I'll tackle your questions in reverse:
3. The contact point is stationary because the wheel is not slipping. This happens when the force of static friction is able to counter the force of the wheel on the ground. This is what you want for controllable transport. If the wheel starts slipping (because of low friction) that's a skid and you are no longer able to steer or brake. If you like, imagine getting your car stuck in mud. You spin the wheel and fling mud all over the place without getting anywhere - not enough friction. If that doesn't help try taking a wheel, marking a spot on it, and slowly rolling it while carefully watching the point of contact.

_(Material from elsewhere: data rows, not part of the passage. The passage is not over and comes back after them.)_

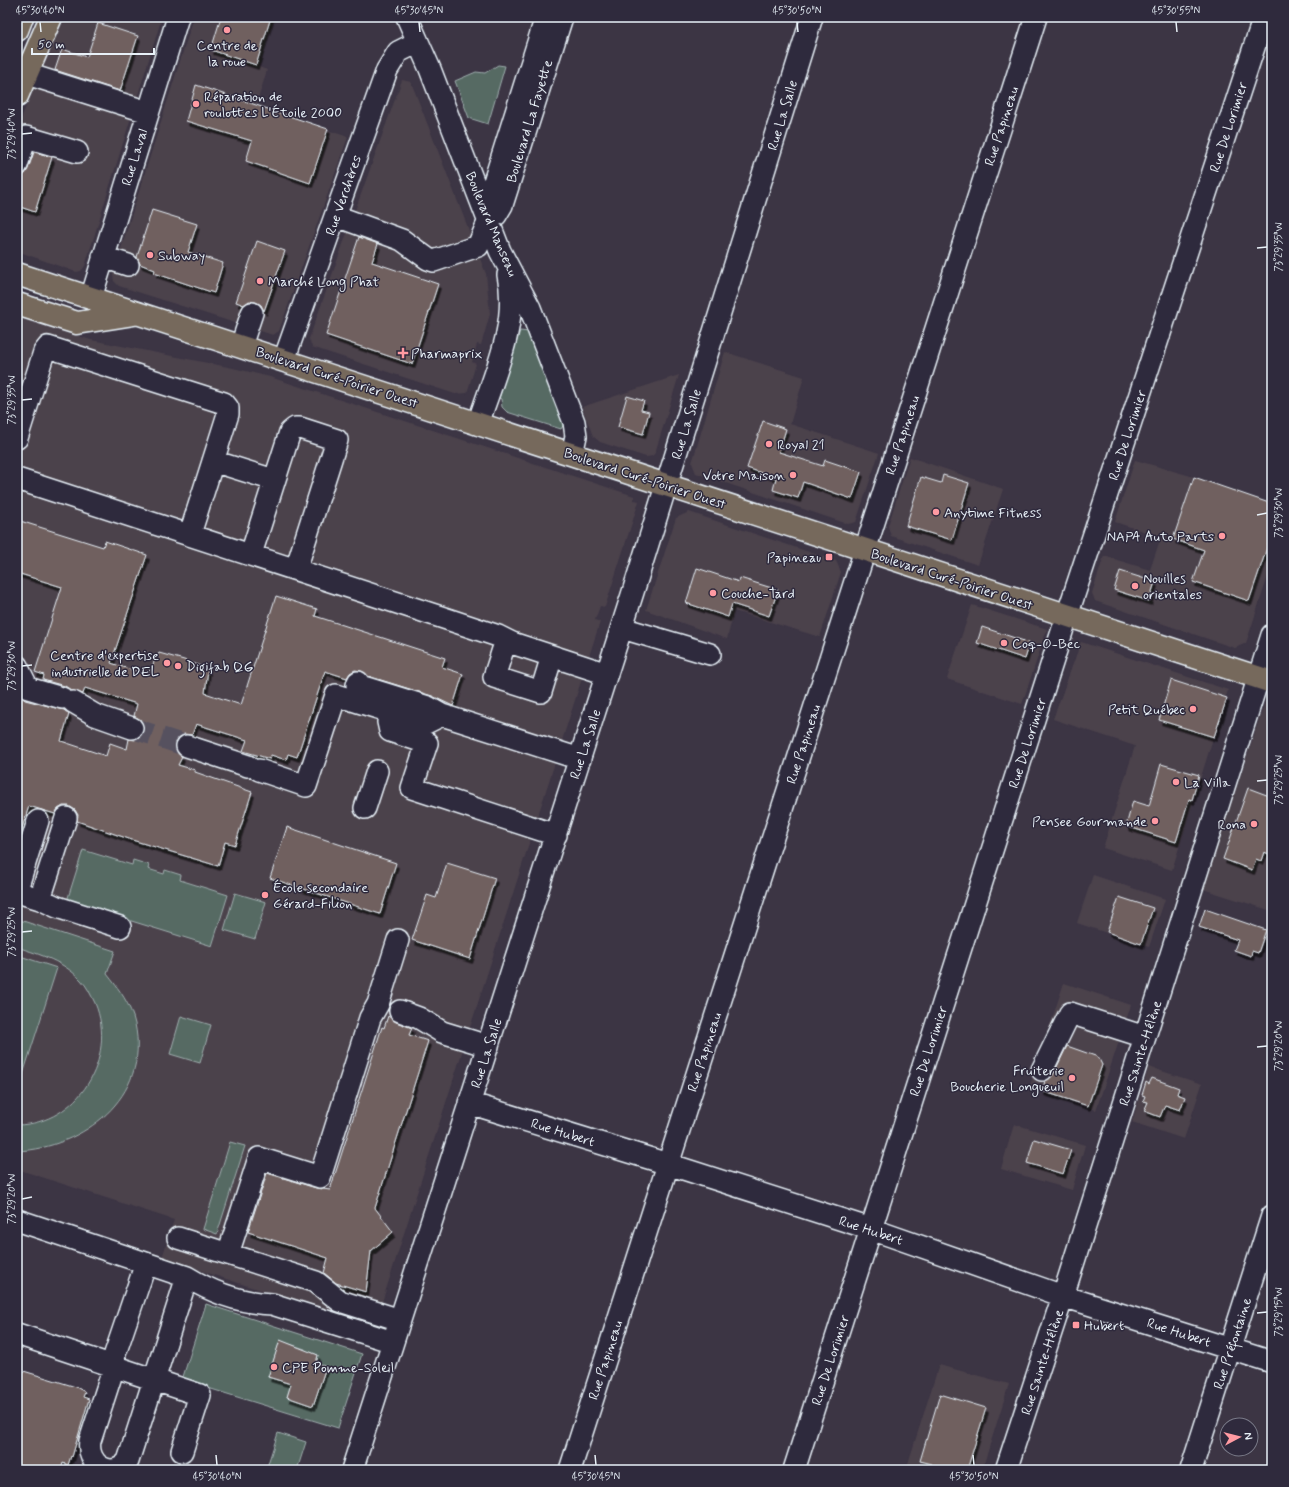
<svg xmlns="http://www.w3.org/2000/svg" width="1289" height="1487" viewBox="0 0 1289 1487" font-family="Mynerve,sans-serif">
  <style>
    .built { fill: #4c424c }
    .green { fill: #566a64; stroke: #9faeae; fill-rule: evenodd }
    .building { fill: #70605e; stroke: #e8f1f8; filter: url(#shadow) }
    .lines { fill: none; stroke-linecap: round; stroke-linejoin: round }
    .minor-tunnel { stroke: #56515f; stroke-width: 21; stroke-dasharray: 21 10; stroke-linecap: butt }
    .minor-casing { stroke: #e8f1f8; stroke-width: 24 }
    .major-casing { stroke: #e8f1f8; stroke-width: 25 }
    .highway-casing { stroke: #e8f1f8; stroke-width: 25 }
    .minor { stroke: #2f2a3d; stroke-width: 21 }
    .major { stroke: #76695c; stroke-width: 22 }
    .highway { stroke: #76695c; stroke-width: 22 }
    .ticks { fill: none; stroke: #e8f1f8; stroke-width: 1.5 }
    .poi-dot { fill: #ff9aa2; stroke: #2f2a3d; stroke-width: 1.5 }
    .labels { text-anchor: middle; stroke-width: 3; stroke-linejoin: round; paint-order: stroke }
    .poi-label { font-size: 14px; fill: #e8f1f8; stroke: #2f2a3d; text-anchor: start }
    .street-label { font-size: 14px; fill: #e8f1f8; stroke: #2f2a3d }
    .neatline { fill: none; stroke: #e8f1f8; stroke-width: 1.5 }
    .ticks-label { font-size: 10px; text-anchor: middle; fill: #e8f1f8 }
  </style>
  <defs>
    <filter id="shadow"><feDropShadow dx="2.5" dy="4.5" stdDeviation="0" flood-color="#0009"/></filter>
  </defs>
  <rect width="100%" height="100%" fill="#3c3544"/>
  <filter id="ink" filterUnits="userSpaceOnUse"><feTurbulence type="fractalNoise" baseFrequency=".025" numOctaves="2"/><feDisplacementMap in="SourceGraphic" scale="8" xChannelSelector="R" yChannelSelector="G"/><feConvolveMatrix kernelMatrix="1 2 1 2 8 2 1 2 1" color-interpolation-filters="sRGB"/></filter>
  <g filter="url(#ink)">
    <!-- built -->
    <path class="built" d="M64,17H162L85,266L81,271L76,272L17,251V128Z
      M194,17H275L259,67L267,70L256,106L348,137L279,331L273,335L119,286L114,281L113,274Z
      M402,80L411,82L486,274L490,314L481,345L477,344L472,362L476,364L467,393L455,394L312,347L309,339Z
      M17,317L91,340L233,368L270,377L634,496V500L639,501L605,607L600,606L595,620L600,622L374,1327L162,1258L174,1220L17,1169Z
      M725,352L804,377L790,424L879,453L856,522L848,524L696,473L692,463Z
      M679,375L655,453L652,456L646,457L600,442L593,436L582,407Z
      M910,457L1003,489L978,565L891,536L888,526Z
      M1135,460L1194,477L1272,504V564L1246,643L1235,648L1095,601L1092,593L1104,556L1150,570L1161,537L1115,522Z
      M689,512L836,561L841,572L820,637L734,611L727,639L646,610L676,518Z
      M972,605L1047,629L1022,704L947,679Z
      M1081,642L1228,690L1172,870L1103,848L1135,746L1053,719Z
      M1265,702L1272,704V911L1203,889Z
      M1093,875L1165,899L1149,947L1077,923Z
      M1064,983L1131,1005L1096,1110L1029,1088Z
      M1149,1067L1202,1084L1184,1139L1132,1122Z
      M1014,1124L1085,1145L1072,1190L1001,1169Z
      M939,1365L1009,1384L982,1470H906Z"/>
    <!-- green -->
    <path class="green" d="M498,65L505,66L488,124L469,118L455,81L476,72L485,73Z
      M520,331L529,332L564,424L561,429L507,412L502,407L501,399L499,398Z
      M83,850L132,865L133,860L149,865L148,869L164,874L165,870L181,875L180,880L228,895L212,946L67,901Z
      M235,893L266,902L255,939L224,930Z
      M17,919L115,951L107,974C119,989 131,1005 135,1024C151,1097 83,1148 17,1151V1125C78,1124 118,1058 95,1003C91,995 87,986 81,980C63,961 41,955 17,947Z
      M17,955L57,968L17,1093Z
      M181,1016L211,1025L200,1063L170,1054Z
      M230,1142L245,1146L217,1234L203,1229Z
      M206,1304L362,1354L338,1428L182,1380ZM280,1341L305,1349L304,1354L312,1353L318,1355L316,1364L326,1367L313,1405L287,1397L291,1384L268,1377Z
      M278,1433L306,1442L297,1470H266Z"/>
    <!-- building -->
    <path class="building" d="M221,17H271L256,65L211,50Z
      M98,23L138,36L120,91L55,70L62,49L87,57Z
      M196,85L328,129L310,183L246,161L252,141L186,121Z
      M34,152L52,157L35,212L17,206V184L19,177L25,174L28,169Z
      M152,210L197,224L188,252L223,263L214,293L154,273L155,270L140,264L137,257Z
      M359,237L378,244L372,262L438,284L412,364L326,335Z
      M257,241L285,251L264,311L261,305L255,302L249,301L244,305L236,302Z
      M627,396L644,401L641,410L649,412L643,434L618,427Z
      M763,421L786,429L779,452L823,466L825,460L861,472L852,499L803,482L798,498L773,490L776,478L747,468Z
      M943,475L969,483L952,540L906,526L921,477L941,483Z
      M1194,477L1272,504V533L1249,601L1193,582L1204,550L1173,539Z
      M17,520L103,547L105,541L147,555L111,663L147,675L159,653L184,660L208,669L205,693L241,705L276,596L317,609L315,616L445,658L442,667L463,674L453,706L432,696L368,676L361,671L355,670L350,673L347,678L325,671L297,757L288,754L286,760L271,755L270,759L243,751L247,740L196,724L192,735L184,734L179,737L176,742L175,749L182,757L178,765L195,770V772L252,792L235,845L225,842L218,866L132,840L77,821L78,815L75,810L69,806H63L58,809L55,814L29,806L20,834L17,833V693L25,700L64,710L69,714L61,741L106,756L110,743L127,749L129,739L135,740L140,737L144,726L141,720L134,716L137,704L85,688L83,694L71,690L65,686L43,680L44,675L35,672L62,587L17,573Z
      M697,568L739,582L740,578L778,590L769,616L732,604L728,617L686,603Z
      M1120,571L1155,582L1149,601L1114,590Z
      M982,627L1030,643L1025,659L977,643Z
      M1171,680L1227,698L1214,737L1159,720Z
      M1161,764L1199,775L1192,800L1189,799L1176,842L1126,826L1133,801L1149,806Z
      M1248,788L1272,797V855L1264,852L1261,861L1256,859L1252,870L1223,859Z
      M287,827L396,863L380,914L270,878Z
      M447,863L495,878L470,959L412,940L427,895L436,898Z
      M1119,897L1153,908L1141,944L1107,932Z
      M1205,909L1266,930L1258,953L1252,951L1251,956L1234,950L1238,940L1199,927Z
      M388,1016L396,1022L412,1028L409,1035L428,1041L375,1208L393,1232L371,1251L366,1292L336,1283L324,1273L328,1258L248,1232L267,1173L316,1188L330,1190L382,1027L384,1028Z
      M1067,1046L1098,1057L1102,1065L1088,1106L1042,1091L1045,1081L1053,1075Z
      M1152,1078L1179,1088L1177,1094L1185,1097L1180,1110L1165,1105L1160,1117L1144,1111L1148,1102L1143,1101L1145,1096L1142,1095L1146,1082L1149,1084Z
      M1034,1139L1071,1150L1063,1174L1027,1163Z
      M280,1340L318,1355L316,1363L326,1367L313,1406L287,1397L291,1384L268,1377Z
      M17,1369L76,1387L85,1392L83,1397L89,1399L72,1457L71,1456L68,1465L63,1463L61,1470H17Z
      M940,1394L986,1408L967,1470H930L932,1464L920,1461Z"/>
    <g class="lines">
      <!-- minor-tunnel -->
      <path class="minor-tunnel" d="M132,728L187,746"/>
      <defs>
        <path id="minor" d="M407,17L430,69L500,251L530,308L574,422L576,436L572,454
          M27,74L148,112
          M17,165L26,137L77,152
          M480,199L488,192L494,182L546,17
          M336,216L402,240L428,259L434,261L478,246L489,220L496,215L502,205L562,17
          M103,257L128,265
          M91,298L178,17
          M241,346L252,313
          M284,360L387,70L398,52L418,42
          M478,424C493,377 519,325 508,275
          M17,438L44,352L48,347L224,403L228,408V414L190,534
          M213,461L274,480
          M17,479L450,620L498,636L512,643L607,674
          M251,554L290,432L295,428H300L337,440L296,569
          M622,628L710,654
          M506,640L494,677L541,692L552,656
          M17,666L28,688L62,698
          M358,682L357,685L428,707L442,715
          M73,702L95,715L132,728
          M391,712L388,722L390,731L427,743L412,788L556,835
          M187,746L248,766
          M259,770L306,786L336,695L426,723L442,715L580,759
          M365,808L377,771
          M17,889L38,821
          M17,892L40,899L66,818
          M40,899L57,907L120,927
          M400,1011L419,1018L442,1032L488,1046
          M1042,1070L1070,1013L1145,1037
          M469,1103L668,1164L871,1229L1063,1296L1272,1362
          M17,1220L187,1277C213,1293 242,1303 272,1304L393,1342
          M178,1238L316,1282L340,1301L400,1320
          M228,1254L259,1158L320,1177L370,1018L378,1004L398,940
          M146,1263L115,1354L111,1376L90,1441C86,1464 111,1481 128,1461L187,1277
          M17,1334L200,1395L182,1451
          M352,1470L633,592L812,17
          M570,1470L1036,17
          M794,1470L1067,616L1264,17
          M1006,1470L1063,1296L1272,635
          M1191,1470L1272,1216"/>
        <path id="major" d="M17,96L51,17
          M17,274L1272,682
          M17,304L77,323L134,314"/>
        <path id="highway" d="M17,30L22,17"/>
      </defs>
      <!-- minor casing -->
      <use href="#minor" class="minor-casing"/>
      <!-- major casing -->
      <use href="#major" class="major-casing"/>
      <!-- highway casing -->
      <use href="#highway" class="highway-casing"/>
      <!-- minor -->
      <use href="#minor" class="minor"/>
      <!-- major -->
      <use href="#major" class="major"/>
      <!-- highway -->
      <use href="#highway" class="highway"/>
    </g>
  </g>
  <!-- ticks -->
  <path class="ticks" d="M40,22L41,32M419,22L420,32M797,22L798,32M1176,22L1177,32M22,134L32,133M1257,248L1267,247M22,400L32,399M1257,515L1267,513M22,666L32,665M1257,781L1267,780M22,932L32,931M1257,1047L1267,1046M22,1199L32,1197M1257,1313L1267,1312M216,1455L217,1465M595,1455L596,1465M973,1455L974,1465"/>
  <!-- markers -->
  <g class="poi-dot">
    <circle cx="227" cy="30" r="4"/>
    <circle cx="196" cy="104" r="4"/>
    <circle cx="150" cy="255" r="4"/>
    <circle cx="260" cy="281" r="4"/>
    <path d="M401 347h4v4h4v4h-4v4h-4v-4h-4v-4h4z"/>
    <circle cx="769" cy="444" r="4"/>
    <circle cx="793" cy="475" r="4"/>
    <circle cx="936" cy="512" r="4"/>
    <circle cx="1222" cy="536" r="4"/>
    <rect x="825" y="553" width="8" height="8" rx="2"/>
    <circle cx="1135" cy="586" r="4"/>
    <circle cx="713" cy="593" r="4"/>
    <circle cx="1004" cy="643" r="4"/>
    <circle cx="167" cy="663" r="4"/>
    <circle cx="178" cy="666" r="4"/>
    <circle cx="1193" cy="709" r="4"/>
    <circle cx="1176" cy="782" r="4"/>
    <circle cx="1155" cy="821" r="4"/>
    <circle cx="1254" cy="824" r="4"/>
    <circle cx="265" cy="895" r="4"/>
    <circle cx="1072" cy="1078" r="4"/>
    <rect x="1072" y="1321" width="8" height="8" rx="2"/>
    <circle cx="274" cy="1367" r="4"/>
  </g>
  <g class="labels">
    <!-- poi labels -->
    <g class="poi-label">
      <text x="227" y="50" text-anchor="middle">Centre de<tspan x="227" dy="16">la roue</tspan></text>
      <text x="204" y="101">Réparation de<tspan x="204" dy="16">roulottes L'Étoile 2000</tspan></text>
      <text x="158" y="260">Subway</text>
      <text x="268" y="286">Marché Long Phat</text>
      <text x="411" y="358">Pharmaprix</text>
      <text x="777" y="449">Royal 21</text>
      <text x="785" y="480" text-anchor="end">Votre Maison</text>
      <text x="944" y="517">Anytime Fitness</text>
      <text x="1214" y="541" text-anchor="end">NAPA Auto Parts</text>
      <text x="821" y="562" text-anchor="end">Papineau</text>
      <text x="1143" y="583">Nouilles<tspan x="1143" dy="16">orientales</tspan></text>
      <text x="721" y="598">Couche-Tard</text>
      <text x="1012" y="648">Coq-O-Bec</text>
      <text x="159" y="660" text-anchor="end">Centre d'expertise<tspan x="159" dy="16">industrielle de DEL</tspan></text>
      <text x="186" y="671">Digifab QG</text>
      <text x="1185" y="714" text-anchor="end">Petit Québec</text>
      <text x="1184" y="787">La Villa</text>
      <text x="1147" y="826" text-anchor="end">Pensee Gourmande</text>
      <text x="1246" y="829" text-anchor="end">Rona</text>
      <text x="273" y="892">École secondaire<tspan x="273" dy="16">Gérard-Filion</tspan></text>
      <text x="1064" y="1075" text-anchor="end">Fruiterie<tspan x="1064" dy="16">Boucherie Longueuil</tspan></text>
      <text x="1084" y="1330">Hubert</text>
      <text x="282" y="1372">CPE Pomme-Soleil</text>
    </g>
    <!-- street labels -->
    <g class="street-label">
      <text transform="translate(782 115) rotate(-73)" y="5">Rue La Salle</text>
      <text transform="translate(529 121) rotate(-73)" y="5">Boulevard La Fayette</text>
      <text transform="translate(1001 126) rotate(-72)" y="5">Rue Papineau</text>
      <text transform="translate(1228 127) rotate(-72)" y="5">Rue De Lorimier</text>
      <text transform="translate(134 157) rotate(-73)" y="5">Rue Laval</text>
      <text transform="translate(343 195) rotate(-71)" y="5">Rue Verchères</text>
      <text transform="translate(492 224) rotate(67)" y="5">Boulevard Manseau</text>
      <text transform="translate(337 377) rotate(18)" y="5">Boulevard Curé-Poirier Ouest</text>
      <text transform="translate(686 424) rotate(-73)" y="5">Rue La Salle</text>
      <text transform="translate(902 435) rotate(-72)" y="5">Rue Papineau</text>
      <text transform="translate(1127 435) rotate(-72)" y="5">Rue De Lorimier</text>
      <text transform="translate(645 478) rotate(18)" y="5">Boulevard Curé-Poirier Ouest</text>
      <text transform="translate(952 579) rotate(18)" y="5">Boulevard Curé-Poirier Ouest</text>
      <text transform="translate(1027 743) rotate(-72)" y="5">Rue De Lorimier</text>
      <text transform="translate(585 744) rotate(-72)" y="5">Rue La Salle</text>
      <text transform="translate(803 744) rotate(-72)" y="5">Rue Papineau</text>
      <text transform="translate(928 1051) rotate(-72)" y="5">Rue De Lorimier</text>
      <text transform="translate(704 1052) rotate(-72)" y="5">Rue Papineau</text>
      <text transform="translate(486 1053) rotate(-72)" y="5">Rue La Salle</text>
      <text transform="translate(1140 1053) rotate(-72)" y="5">Rue Sainte-Hélène</text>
      <text transform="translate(563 1132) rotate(17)" y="5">Rue Hubert</text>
      <text transform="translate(871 1230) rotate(18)" y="5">Rue Hubert</text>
      <text transform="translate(1179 1332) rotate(18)" y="5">Rue Hubert</text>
      <text transform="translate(1232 1343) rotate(-72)" y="5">Rue Préfontaine</text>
      <text transform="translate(605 1360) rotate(-72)" y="5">Rue Papineau</text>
      <text transform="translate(830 1360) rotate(-72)" y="5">Rue De Lorimier</text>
      <text transform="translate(1042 1362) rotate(-72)" y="5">Rue Sainte-Hélène</text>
    </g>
  </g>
  <!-- margin -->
  <rect width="1289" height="1487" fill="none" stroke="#2f2a3d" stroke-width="44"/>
  <!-- north arrow -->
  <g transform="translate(1239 1437) rotate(83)"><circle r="19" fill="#2f2a3d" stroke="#797a88"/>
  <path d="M0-3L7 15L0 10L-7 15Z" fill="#ff9aa2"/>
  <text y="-6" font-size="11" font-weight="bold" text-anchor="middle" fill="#e8f1f8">N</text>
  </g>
  <!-- scale -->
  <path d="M32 48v6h122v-6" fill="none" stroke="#e8f1f8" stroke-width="2"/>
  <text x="38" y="48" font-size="12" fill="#e8f1f8" stroke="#2f2a3d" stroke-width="3" paint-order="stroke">50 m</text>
  <rect x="22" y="22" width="1245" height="1443" class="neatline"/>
  <g class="ticks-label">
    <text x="40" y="14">45°30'40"N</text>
    <text x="419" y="14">45°30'45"N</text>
    <text x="797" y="14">45°30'50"N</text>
    <text x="1176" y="14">45°30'55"N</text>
    <text transform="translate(11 134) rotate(-90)" y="4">73°29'40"W</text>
    <text transform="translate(1278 247) rotate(-90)" y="4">73°29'35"W</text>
    <text transform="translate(11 400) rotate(-90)" y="4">73°29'35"W</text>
    <text transform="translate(1278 513) rotate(-90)" y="4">73°29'30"W</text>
    <text transform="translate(11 666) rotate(-90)" y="4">73°29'30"W</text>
    <text transform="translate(1278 780) rotate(-90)" y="4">73°29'25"W</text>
    <text transform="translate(11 932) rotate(-90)" y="4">73°29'25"W</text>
    <text transform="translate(1278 1046) rotate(-90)" y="4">73°29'20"W</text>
    <text transform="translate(11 1199) rotate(-90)" y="4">73°29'20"W</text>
    <text transform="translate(1278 1312) rotate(-90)" y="4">73°29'15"W</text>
    <text x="217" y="1480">45°30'40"N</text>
    <text x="596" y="1480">45°30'45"N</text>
    <text x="974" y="1480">45°30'50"N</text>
  </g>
</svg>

2. You need sufficient static friction to enforce the no-slip condition. The relation between the velocity at the top, centre and bottom of the wheel is geometrical and is not affected by friction per-se. If the car wheel spins with angular frequency $\omega$, has a radius $R$ and velocity at the axle of $v$ then the velocity of the wheel at the top and bottom is $$ v_{top} = v + \omega R, v_{bottom} = v - \omega R $$
1. If the no slip condition holds then $v_{bottom}=0$, so $ v = \omega R $. Using this in the top equation gives $ v_{top} = v + v = 2v $, independent of $R$. This is because both $v$ and $v_{top}$ increase in the same proportion as $R$ increases.
(Aside: Is there a way to make markdown do reverse lists?)